_Entries shown_
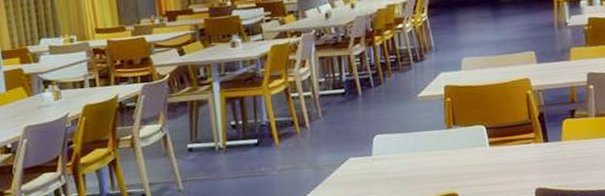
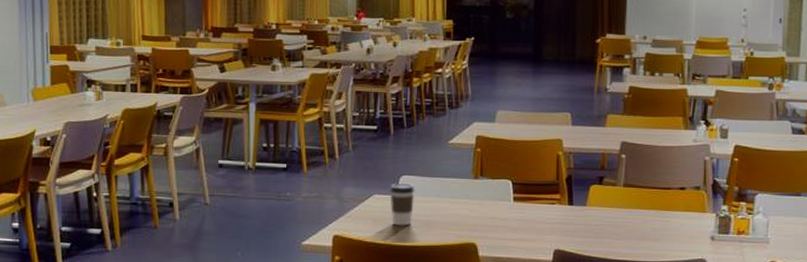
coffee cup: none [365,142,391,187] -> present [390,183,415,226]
==
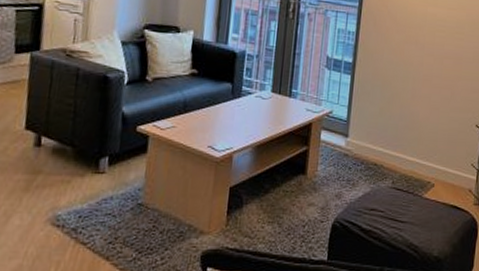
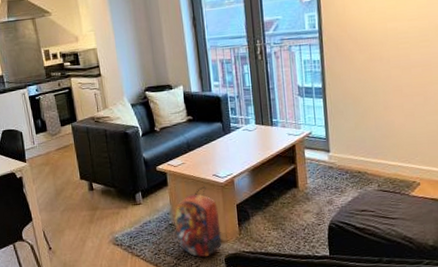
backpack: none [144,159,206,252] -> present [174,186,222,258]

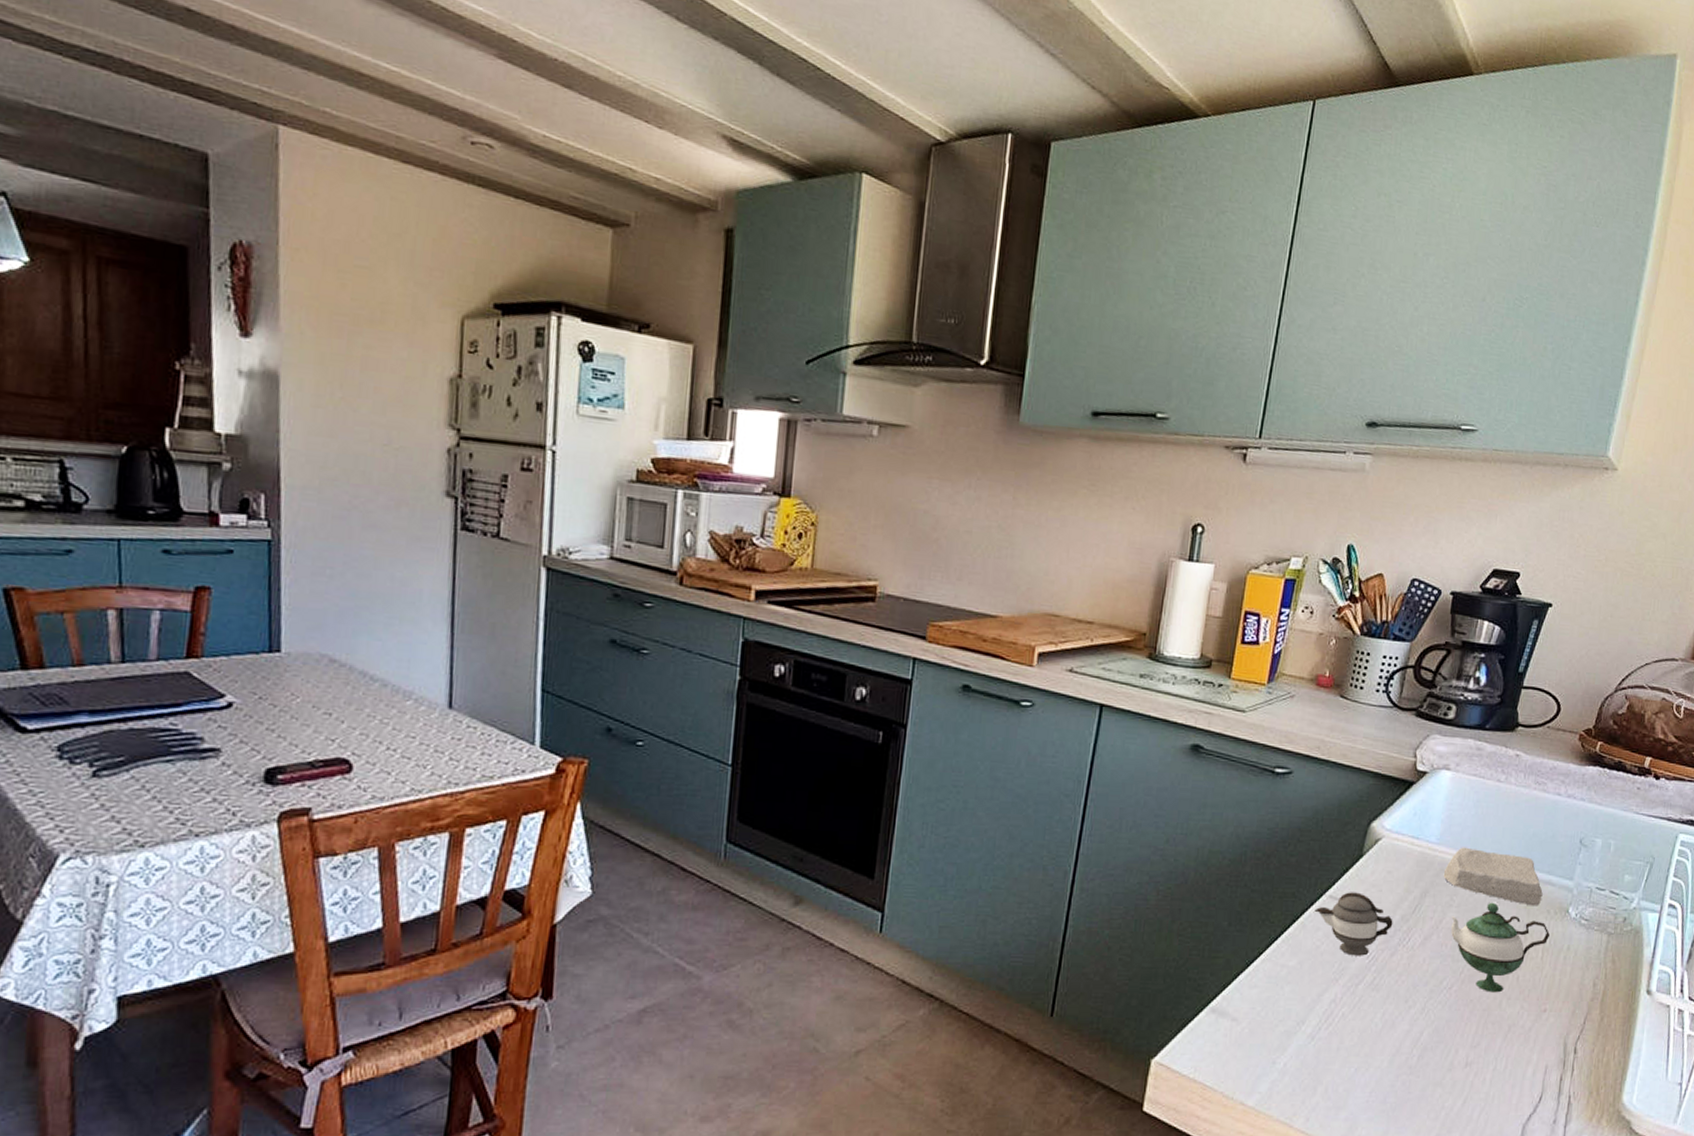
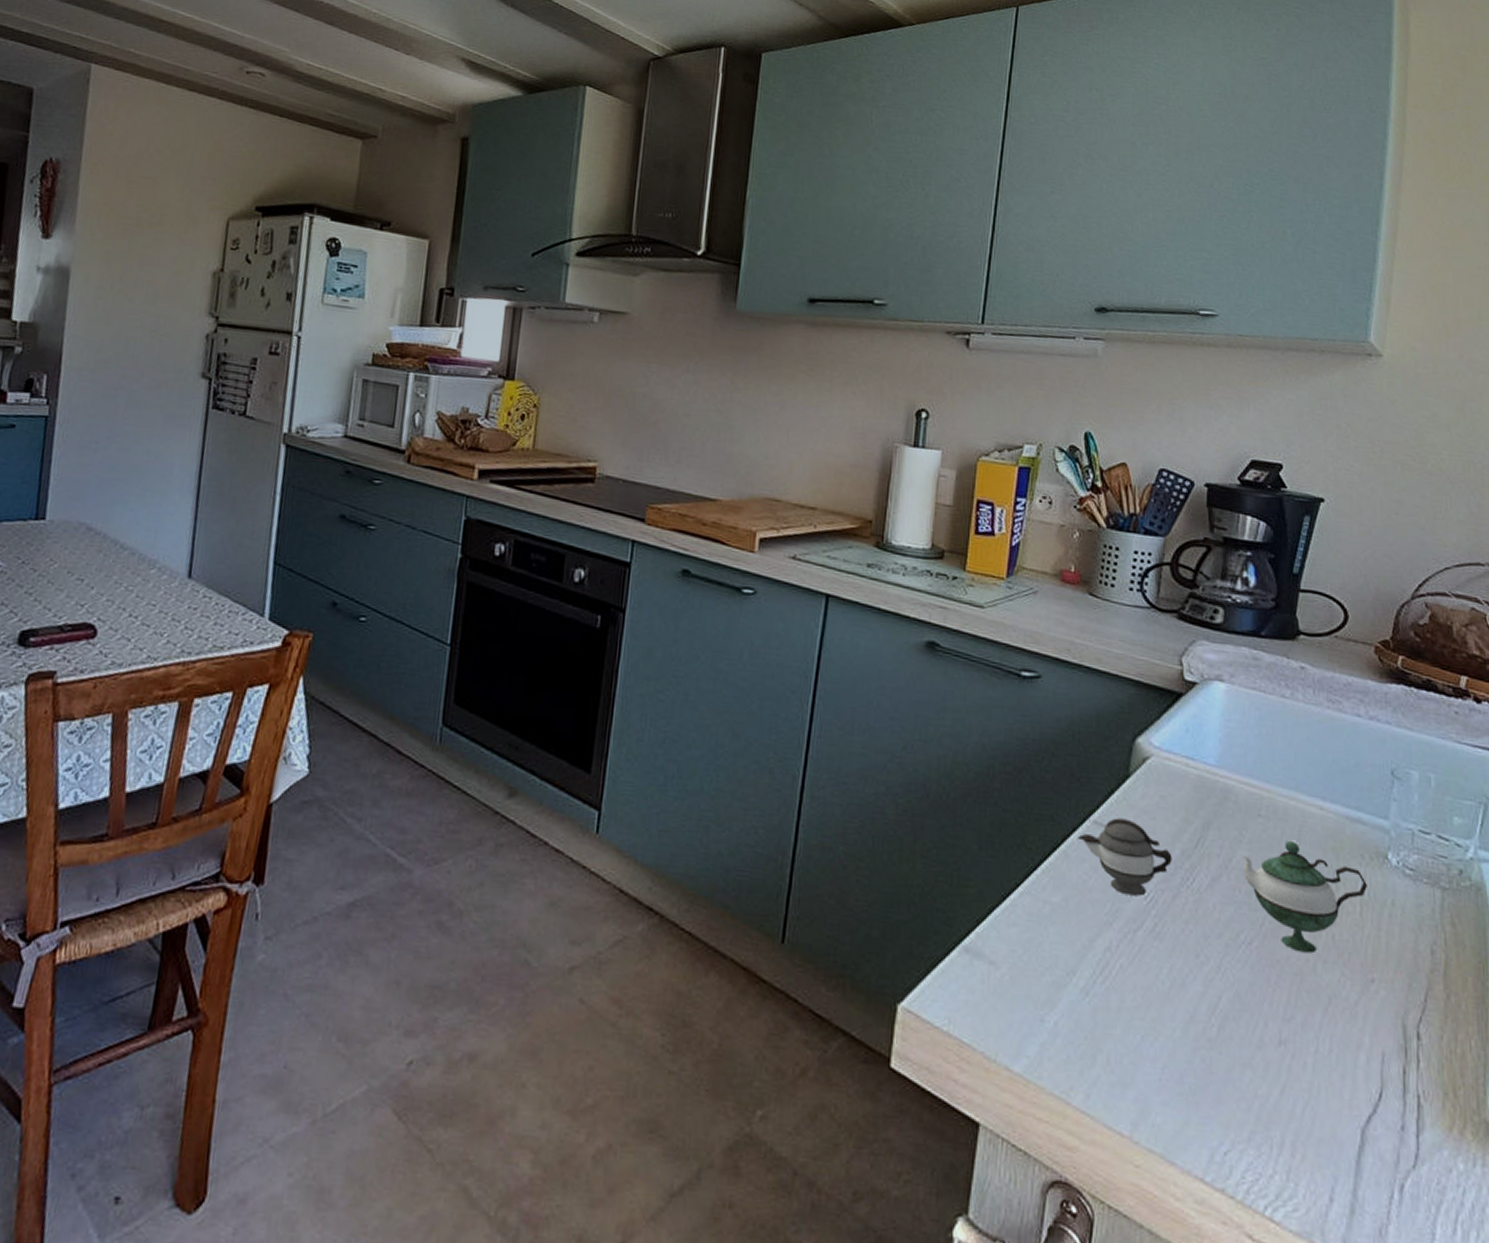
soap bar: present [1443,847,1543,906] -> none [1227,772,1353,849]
* * *
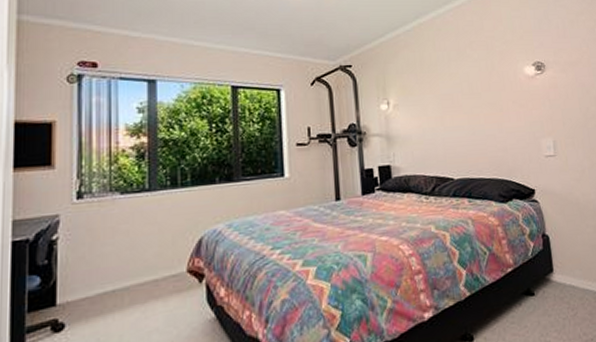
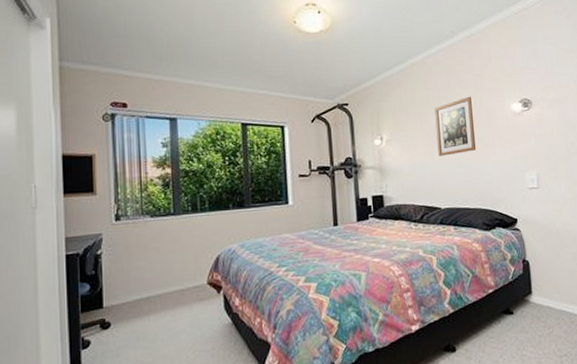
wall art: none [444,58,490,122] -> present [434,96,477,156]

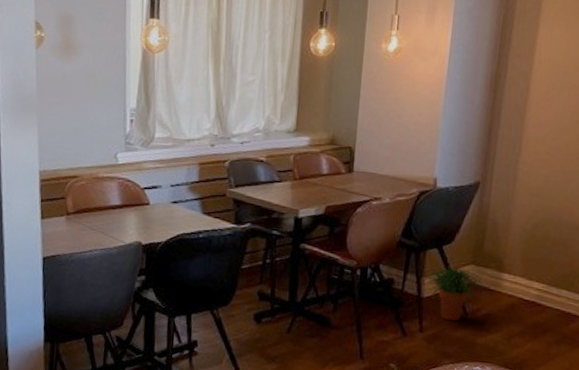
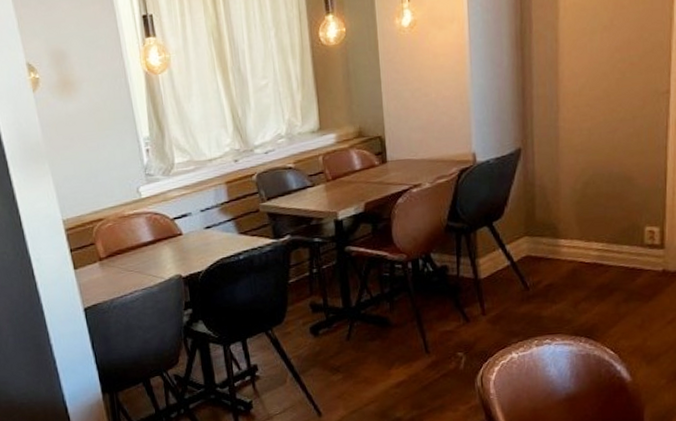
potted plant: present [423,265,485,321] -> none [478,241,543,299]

_Exercise goal_
With the pictures removed, print only the lines starting at the line that has "backpack: none [144,159,206,252]" and ending at the line that has "soap bar: present", both ends included, exactly as they stand above.

_Response_
backpack: none [144,159,206,252] -> present [174,186,222,258]

soap bar: present [1443,847,1543,906] -> none [1227,772,1353,849]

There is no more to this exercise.